Wählerverzeichnisse: Beschwerde ist auch nach der Wahl noch zulässig 

Über Entscheidungen der Gemeindewahlbehörde betreffend die Aufnahme von Personen in Wählerverzeichnisse und die Streichung von Personen aus Wählerverzeichnissen kann in Niederösterreich Beschwerde an das Landesverwaltungsgericht (LVwG) erhoben werden. Eine solche Beschwerde kann – so die Niederösterreichische Gemeinderats­wahlordnung – „jeder Staatsbürger und jeder Staatsangehörige eines anderen Mitgliedstaates der Europäischen Union“ einbringen; auf eine persönliche Betroffenheit kommt es nicht an. 

Der VfGH hat nunmehr klargestellt, dass das Beschwerdeverfahren vor dem LVwG den Zweck hat, die objektive Rechtmäßigkeit der Entscheidung der Gemeindewahlbehörde zu überprüfen. Das bedeutet, dass über eine solche Beschwerde auch dann noch inhaltlich zu entscheiden ist, wenn die betreffende Wahl bereits stattgefunden hat.  
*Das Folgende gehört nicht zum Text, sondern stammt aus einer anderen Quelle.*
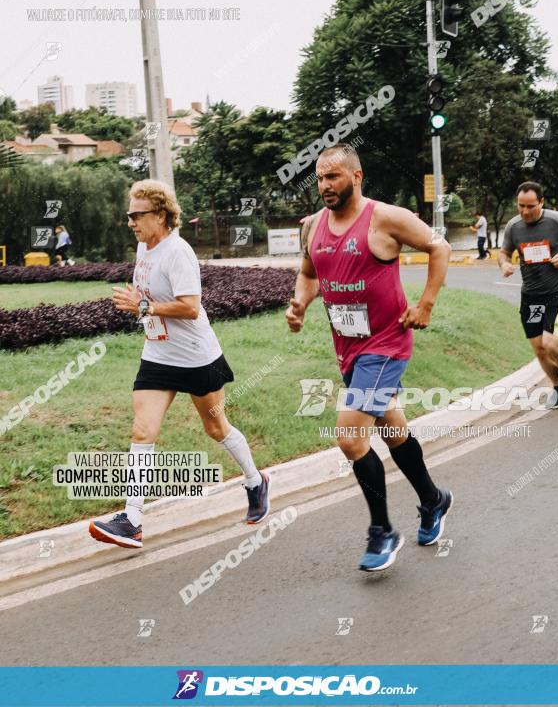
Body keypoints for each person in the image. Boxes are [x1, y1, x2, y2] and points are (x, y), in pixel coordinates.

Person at [286, 144, 453, 572]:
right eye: (320, 178)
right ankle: (434, 500)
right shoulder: (312, 228)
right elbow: (308, 275)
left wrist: (426, 304)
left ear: (356, 177)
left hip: (386, 345)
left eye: (334, 177)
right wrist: (300, 304)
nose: (325, 185)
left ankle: (382, 532)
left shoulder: (385, 218)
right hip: (349, 349)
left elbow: (441, 248)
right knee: (394, 431)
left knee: (350, 436)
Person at [89, 180, 269, 549]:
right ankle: (132, 519)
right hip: (158, 355)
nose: (130, 222)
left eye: (136, 215)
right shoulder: (144, 247)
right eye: (129, 214)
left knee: (216, 428)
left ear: (160, 215)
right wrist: (142, 302)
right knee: (142, 431)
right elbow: (150, 297)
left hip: (196, 357)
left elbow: (189, 306)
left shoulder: (179, 252)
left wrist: (145, 306)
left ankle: (255, 481)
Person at [498, 181, 558, 409]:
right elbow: (504, 252)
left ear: (542, 202)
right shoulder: (513, 226)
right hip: (530, 296)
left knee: (551, 344)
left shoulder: (557, 220)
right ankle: (557, 388)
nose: (525, 212)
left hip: (557, 291)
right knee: (539, 348)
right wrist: (504, 264)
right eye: (521, 206)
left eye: (530, 206)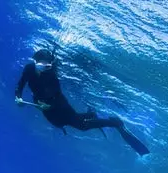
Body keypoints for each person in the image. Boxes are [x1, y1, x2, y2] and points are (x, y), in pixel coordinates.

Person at [15, 49, 149, 156]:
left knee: (81, 126)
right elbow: (20, 84)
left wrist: (49, 105)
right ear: (35, 62)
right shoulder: (28, 69)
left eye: (47, 66)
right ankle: (91, 114)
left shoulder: (51, 76)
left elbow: (55, 95)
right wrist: (18, 97)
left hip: (59, 105)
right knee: (59, 123)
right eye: (40, 65)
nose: (44, 69)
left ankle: (115, 122)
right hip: (44, 106)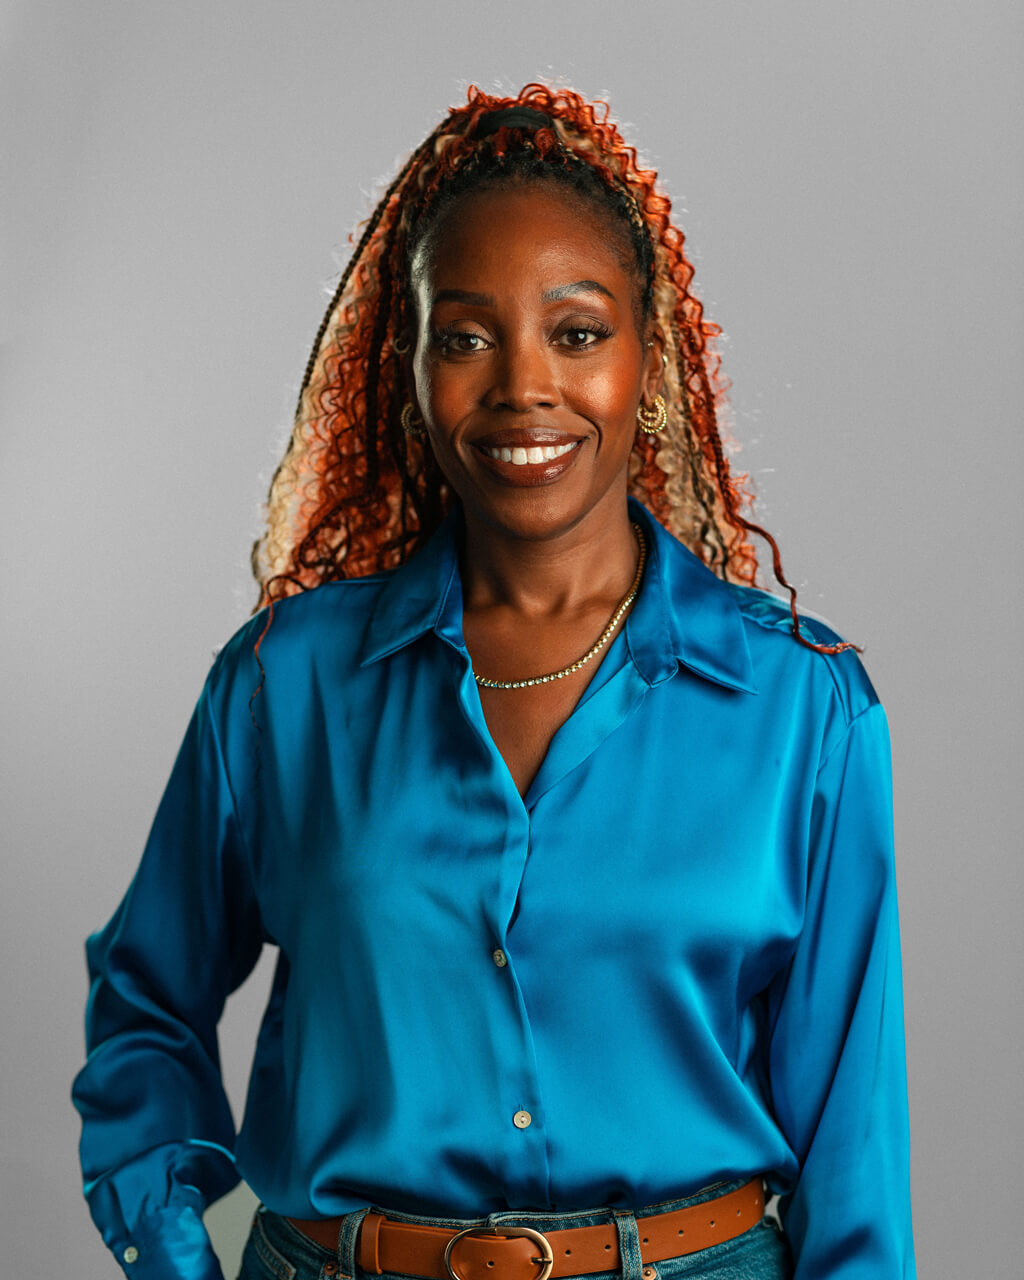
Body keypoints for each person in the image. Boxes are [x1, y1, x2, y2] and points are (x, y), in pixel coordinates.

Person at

Im November 2019 wurde bei der Gemeindewahlbehörde beantragt, mehrere Personen aus dem Wählerverzeichnis für die Gemeinderatswahl in Litschau zu streichen. Nach mehreren Verfahrensschritten entschied das LVwG im März 2020, dass diese Beschwerden mittlerweile gegenstandslos geworden waren und stellte die Verfahren ein. Der VfGH hob diese Beschlüsse des LVwG nun als rechtswidrig auf.  

Die Verpflichtung des LVwG, eine inhaltliche Entscheidung zu treffen, bedeutet aber nicht, dass die Wahl in Litschau wiederholt werden muss; es ändert sich nichts daran, dass die Wahl im Jänner auf Basis des damals gültigen Wählerverzeichnisses stattgefunden hat.